My Take On The Question(s) Behind The Question
Based on the cursory information available in Wikipedia, Ched Myers is a Liberation Theologian. There's nothing wrong with this as it provides some valuable insight into a potential, auxiliary reading of a given text. As such, it is natural that he views this in light of social stratifications, and how those strata were crossed in given contexts.
Because of the emphasis on this area, it follows that this becomes an exchange in honor and shame which was the primary social currency of the milieu. In Myers' interpretation, Jesus cedes honor, which necessarily means that he takes on shame, and this as a foreshadowing of the implication of allowing Gentiles into the eschatological reality promised to Israel.
Where this line of thinking gets a bit dicey is where the emphasis becomes one of fairness and equality. Though Paul will later tease out a bit more of the equality of believers, at this point in the theological history of the Gospel it is more about inclusion. Jesus leaves the Pharisees in Jerusalem after a discussion of clean vs. unclean (the first part of Mark 7) and heads to Tyre, a place full of unclean people. A literary reading (my default bias) would see this as an opportune juxtaposition of two circumstances in which Mark emphasizes the reality of Jesus' teaching in the first part of the chapter.
I find the position that Jesus' response is based on argumentation and not on faith rather unpersuasive. They are not mutually exclusive nor are they even binary opposites. Faith does not preclude argumentation, nor does the woman's response indicate a lack of faith. In fact, the very response to Jesus' healing was one of faith - "she went home" without further argument. I would rather the honor/shame dynamic to be read in the sense of honor was taken from the Pharisees by Jesus and was also bestowed upon the woman by him.

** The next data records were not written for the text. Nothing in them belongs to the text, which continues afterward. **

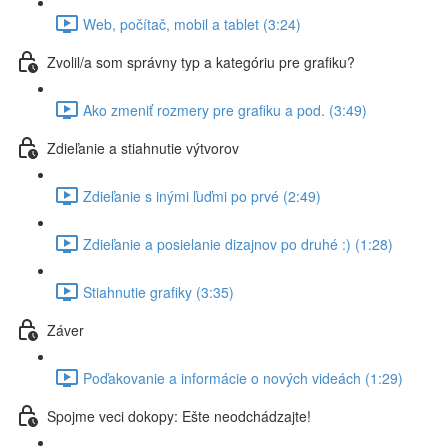
Web, počítač, mobil a tablet (3:24)
Zvolil/a som správny typ a kategóriu pre grafiku?
Ako zmeniť rozmery pre grafiku a pod. (3:49)
Zdieľanie a stiahnutie výtvorov
Zdieľanie s inými ľuďmi po prvé (2:49)
Zdieľanie a posielanie dizajnov po druhé :) (1:28)
Stiahnutie grafiky (3:35)
Záver
Poďakovanie a informácie o nových videách (1:29)
Spojme veci dokopy: Ešte neodchádzajte!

The liberationist perspective certainly helps to push out the boundaries of our understanding of this situation, but needs to be taken in light of other approaches.
Dogs
The diminutive may be used for any number of reasons.
- To soften the epithet
- To further humiliate the person
- ?? (open to other ideas)
I don't believe that issues of race were more self-evident than which words were used. I'm not advocating a "Jesus was a racist" position, but saying that racial tensions didn't ebb and flow based on which words and terms were or were not used. There's something specific going on here that Mark wants to record. I personally prefer that it was a means of Jesus setting his audience up for a dramatic reversal, and the sudden and dramatic inclusion of a "little dog" in the promise of restoration. "Puppies" may be an adequate conceptual translation in an extremely literal sense, but I think that it may soften what exactly is going on since we view puppies as cute, soft, cuddly little critters ... even though they pee on the hardwood floors right next to the paper we'd set out for them.